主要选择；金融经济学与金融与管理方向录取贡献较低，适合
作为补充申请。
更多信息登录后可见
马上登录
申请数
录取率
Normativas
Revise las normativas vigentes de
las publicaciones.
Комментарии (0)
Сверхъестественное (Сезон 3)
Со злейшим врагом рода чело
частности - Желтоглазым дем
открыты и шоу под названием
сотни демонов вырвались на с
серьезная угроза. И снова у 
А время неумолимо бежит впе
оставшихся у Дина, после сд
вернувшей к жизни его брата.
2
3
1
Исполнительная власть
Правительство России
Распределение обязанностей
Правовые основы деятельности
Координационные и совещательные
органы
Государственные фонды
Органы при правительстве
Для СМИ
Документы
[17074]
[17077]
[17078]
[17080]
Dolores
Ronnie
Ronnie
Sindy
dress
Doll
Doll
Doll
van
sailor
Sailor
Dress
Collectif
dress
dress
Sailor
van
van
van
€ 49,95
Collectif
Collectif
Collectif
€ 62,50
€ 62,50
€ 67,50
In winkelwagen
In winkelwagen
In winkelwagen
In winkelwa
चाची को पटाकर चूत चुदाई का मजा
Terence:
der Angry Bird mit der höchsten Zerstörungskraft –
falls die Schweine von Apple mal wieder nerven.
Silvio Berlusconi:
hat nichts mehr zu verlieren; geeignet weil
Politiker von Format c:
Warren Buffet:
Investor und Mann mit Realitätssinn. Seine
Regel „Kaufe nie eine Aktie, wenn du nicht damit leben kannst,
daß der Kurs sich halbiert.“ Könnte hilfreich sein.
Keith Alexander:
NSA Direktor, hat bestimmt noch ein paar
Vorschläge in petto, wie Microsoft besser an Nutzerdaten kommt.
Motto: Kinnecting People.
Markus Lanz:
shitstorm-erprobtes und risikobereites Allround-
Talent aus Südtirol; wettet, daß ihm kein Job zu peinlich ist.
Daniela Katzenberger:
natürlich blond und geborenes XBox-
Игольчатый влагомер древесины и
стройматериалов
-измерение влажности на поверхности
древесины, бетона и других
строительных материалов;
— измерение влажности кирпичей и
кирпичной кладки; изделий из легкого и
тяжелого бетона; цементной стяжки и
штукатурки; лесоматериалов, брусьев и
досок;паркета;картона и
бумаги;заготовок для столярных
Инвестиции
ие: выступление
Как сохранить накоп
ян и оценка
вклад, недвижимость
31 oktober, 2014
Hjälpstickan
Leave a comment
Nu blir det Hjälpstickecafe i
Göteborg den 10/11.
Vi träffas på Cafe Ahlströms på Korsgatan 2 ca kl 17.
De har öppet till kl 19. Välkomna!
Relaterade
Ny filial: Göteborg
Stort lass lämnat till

──────────

PROBLEM DETAILS: Please determine how many lines of the listing above include the word "древесины" and state only that number.

RESPONSE TO THIS TASK: 2